Although commentators had already been prompt to dismiss the Paris conference as inefficient, Brown strongly supported it: « COP 21 has attracted reporters from all over the world to Paris and offered a way to link up with other states, in a global agreement. This is a unique occasion to put climate change at the top of the agenda. » Shrewdly understriking the « paradoxical situation » in which, « despite all tensions, there has been great collaboration between the US and Russia », the governor launched a final appeal : « Some time ago, terrorist attacks were unimaginable. Now, we are working together and our Memorandum of Understanding[1] has already been signed by 123 subnationals. This challenge is totally unprecedented and, against the inertia of system, there’s a great value to this commitment which is changing our way of thinking. »
[1] the Under 2 MoU to keep warming under 2 degrees and CO2 emissions under 2 tons per year & per person
For the occasion, ENS had selected some of its finest minds to challenge the californian governor: physicists, philosophers, economists, biologists, mathematicians of all ages and all nationalities rivaled in supplying daunting arguments to confront Brown, sometimes even harshly: « Why didn’t you mention the mechanisms at play in the oceans and their capacity of carbon-dioxyde absorption? How much are you involving younger generations ? Can we try to go beyond the states macro-agreement ? What about replacing fossil-fueled powerplants ? Will you be developing public transportation in California ? Could you start thinking within the theme of catastrophy ? » Jerry Brown calmly answered most of the points, did not hesitate to stress the absolute necessity of densifying the cities’ centers, leaving some uncertainties about his position on nuclear energy, or the influence of politicians in the game between supply and demand.
from left to right: Frédéric Worms, Daniel Cohen, Valérie Masson-Delmotte, governor Jerry Brown, Jean-Pierre Dupuy, Sébastien Balibar
In a country disillusioned with mediocre politicians, and depressed after the constant rise of unemployment, the two waves of terrorist attacks, the immigration crisis, and even the first round of regional elections which just gave a majority to the right wing National Front (up to 30% among the 18-25 years old), the relaxed style, the down-to-earth expertise, the unabashed commitment of the passionate and wise US governor produced a kind of shock within the population of ENS, unaccustomed to such casual behavior –so different from the french stiffness of . Students and teachers adopted Jerry Brown -committed intellectual, pragmatic thinker, envisioned pioneer- as one of theirs.

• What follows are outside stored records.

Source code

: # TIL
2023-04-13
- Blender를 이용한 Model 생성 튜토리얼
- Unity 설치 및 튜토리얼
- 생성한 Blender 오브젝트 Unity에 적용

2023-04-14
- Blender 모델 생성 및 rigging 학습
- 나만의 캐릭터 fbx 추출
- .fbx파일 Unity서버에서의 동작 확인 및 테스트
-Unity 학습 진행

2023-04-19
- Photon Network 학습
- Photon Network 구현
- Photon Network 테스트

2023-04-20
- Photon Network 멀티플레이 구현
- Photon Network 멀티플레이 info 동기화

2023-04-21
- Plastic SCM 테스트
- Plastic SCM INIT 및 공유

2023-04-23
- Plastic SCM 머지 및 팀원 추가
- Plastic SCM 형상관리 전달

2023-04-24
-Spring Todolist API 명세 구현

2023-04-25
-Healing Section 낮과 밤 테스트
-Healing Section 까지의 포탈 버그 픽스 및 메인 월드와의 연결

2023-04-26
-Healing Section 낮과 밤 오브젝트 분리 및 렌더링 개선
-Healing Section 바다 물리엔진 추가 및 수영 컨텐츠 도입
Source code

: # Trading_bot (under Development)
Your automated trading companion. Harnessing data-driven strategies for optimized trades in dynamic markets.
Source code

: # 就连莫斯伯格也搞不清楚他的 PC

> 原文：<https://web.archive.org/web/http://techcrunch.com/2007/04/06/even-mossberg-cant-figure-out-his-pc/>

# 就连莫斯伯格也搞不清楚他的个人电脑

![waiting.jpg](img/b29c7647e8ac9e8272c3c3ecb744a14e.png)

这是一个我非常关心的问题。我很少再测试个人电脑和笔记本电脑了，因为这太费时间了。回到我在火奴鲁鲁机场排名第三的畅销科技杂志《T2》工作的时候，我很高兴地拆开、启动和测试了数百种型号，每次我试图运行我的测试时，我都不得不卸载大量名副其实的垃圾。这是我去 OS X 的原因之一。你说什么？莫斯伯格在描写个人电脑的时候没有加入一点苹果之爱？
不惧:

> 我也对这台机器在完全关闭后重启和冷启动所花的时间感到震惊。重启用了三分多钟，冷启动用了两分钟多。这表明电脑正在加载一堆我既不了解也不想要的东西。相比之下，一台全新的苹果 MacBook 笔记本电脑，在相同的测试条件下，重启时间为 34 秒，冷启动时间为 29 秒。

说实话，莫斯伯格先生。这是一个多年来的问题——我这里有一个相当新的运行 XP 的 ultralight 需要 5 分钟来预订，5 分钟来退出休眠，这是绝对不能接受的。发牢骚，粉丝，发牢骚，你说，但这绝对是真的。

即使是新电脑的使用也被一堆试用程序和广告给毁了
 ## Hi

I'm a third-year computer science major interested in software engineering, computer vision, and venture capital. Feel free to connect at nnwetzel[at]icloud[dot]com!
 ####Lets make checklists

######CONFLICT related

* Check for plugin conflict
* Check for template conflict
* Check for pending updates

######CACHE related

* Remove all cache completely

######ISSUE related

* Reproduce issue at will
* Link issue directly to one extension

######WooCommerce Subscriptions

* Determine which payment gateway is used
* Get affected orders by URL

from left to right: Frédéric Worms, Daniel Cohen, Valérie Masson-Delmotte, governor Jerry Brown, Jean-Pierre Dupuy, Sébastien Balibar
« You know the numbers, I have the answers» had been Brown’s opening sentence in his initial address. And indeed, the California governor left his audience with the feeling that he might be one of the only leader able to give global change the top place on his agenda. Although this confrontation brought together two cultures, four generations, many disciplines and very different educational models, something rather unusual emerged throughout the evening: Was it a mutual commitment to education? The common ground found casually, in a rare cohesive moment, at a time of shared terror? Was it Brown’s own charism which could overcome the overall despair? His surprising stand for regulation, as an engine of innovation? Later into the night, after a warm private dinner, apparently delighted to recall his classics education, Jerry Brown answered a few more questions and lingered on, in the critical and secular atmosphere of Ecole normale supérieure, throwing in some latin quotes, before he reluctantly left the cloister of excellence on the Left Bank of Paris to fly back home the next morning.